Bayer-Aktie: Berlin hat schnelle Pharma-Innovationen im Fokus
Mit der Ernennung würdigt die Stadt die enge Verzahnung von Spitzenforschung, Industrie und Start‑ups, die hier bereits heute einen international sichtbaren Schwerpunkt der Gesundheitswirtschaft bildet.

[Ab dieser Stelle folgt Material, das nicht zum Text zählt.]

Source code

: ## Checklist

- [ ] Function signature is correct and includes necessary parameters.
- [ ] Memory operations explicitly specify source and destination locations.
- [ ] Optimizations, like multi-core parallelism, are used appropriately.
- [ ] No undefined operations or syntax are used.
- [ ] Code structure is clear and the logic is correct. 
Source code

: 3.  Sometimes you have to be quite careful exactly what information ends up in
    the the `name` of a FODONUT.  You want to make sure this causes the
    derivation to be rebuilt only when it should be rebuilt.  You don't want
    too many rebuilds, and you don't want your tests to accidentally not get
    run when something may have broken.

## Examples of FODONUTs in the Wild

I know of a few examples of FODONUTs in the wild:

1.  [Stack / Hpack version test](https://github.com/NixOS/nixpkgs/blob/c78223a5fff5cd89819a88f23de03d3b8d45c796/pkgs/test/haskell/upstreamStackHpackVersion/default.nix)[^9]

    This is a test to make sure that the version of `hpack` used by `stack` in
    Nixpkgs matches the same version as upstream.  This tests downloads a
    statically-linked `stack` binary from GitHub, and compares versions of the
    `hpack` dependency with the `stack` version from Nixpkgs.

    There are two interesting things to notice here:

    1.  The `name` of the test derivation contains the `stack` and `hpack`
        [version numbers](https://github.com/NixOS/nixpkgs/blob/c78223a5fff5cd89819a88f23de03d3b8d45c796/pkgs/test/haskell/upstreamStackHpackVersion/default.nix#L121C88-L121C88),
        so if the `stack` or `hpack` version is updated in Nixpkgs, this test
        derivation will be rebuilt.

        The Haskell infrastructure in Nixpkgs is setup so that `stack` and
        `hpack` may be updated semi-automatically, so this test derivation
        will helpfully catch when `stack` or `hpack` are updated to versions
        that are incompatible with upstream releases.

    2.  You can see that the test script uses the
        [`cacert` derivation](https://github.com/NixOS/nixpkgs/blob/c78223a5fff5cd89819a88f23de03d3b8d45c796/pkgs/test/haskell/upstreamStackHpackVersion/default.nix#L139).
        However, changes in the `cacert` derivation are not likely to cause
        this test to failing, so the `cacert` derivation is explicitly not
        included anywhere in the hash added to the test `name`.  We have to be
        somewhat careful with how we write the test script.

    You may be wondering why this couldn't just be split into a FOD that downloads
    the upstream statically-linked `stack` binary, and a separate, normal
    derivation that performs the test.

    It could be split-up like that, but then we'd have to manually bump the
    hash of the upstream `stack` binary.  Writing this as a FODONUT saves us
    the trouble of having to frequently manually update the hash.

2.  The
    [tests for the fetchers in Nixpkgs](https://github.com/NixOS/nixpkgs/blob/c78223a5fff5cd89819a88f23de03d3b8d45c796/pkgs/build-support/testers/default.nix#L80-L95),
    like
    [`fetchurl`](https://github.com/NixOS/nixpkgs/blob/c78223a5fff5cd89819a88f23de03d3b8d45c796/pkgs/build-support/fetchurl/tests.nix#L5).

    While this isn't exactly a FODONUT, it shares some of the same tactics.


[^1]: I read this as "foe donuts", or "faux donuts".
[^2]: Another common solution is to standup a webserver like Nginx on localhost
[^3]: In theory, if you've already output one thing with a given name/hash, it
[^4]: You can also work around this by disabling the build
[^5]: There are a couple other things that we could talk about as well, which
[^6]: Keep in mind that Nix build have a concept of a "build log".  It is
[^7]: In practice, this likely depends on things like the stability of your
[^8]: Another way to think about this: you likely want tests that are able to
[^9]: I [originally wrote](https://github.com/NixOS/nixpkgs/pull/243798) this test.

Das neue Ökosystem soll die gesamte Wertschöpfungskette abbilden: von Grundlagenforschung über Entwicklung und Produktion bis zur klinischen Anwendung. Ziel ist es, medizinische Innovationen schneller in marktfähige Therapien zu überführen – insbesondere in Bereichen wie personalisierte Medizin, Prävention sowie gen‑ und zellbasierte Therapien. Die Kooperation zwischen Charité und Bayer gilt dabei als zentraler Motor, weil sie universitäre Forschung und industrielle Entwicklung eng zusammenführt.
Für Berlin ist der Zukunftsort ein strategisches Signal: Er stärkt die internationale Wettbewerbsfähigkeit des Standorts, schafft bessere Vernetzung zwischen Akteuren und soll weitere Unternehmen und Ausgründungen anziehen.
Bayer-Aktie: Inzwischen 12 „Berliner Zukunftsorte“
Mit dem „Health Innovation Quarter“ wächst das Netzwerk der „Berliner Zukunftsorte“ auf zwölf Standorte, die gemeinsam über 2.000 Unternehmen und mehr als 60.000 Beschäftigte bündeln.
Zur Einordnung: Unter „Zukunftsorte“ versteht der Berliner Senat ausgewiesene Innovationsstandorte, an denen Forschung, Unternehmen und Start‑ups besonders eng zusammenarbeiten, um neue Technologien schneller in die Anwendung zu bringen.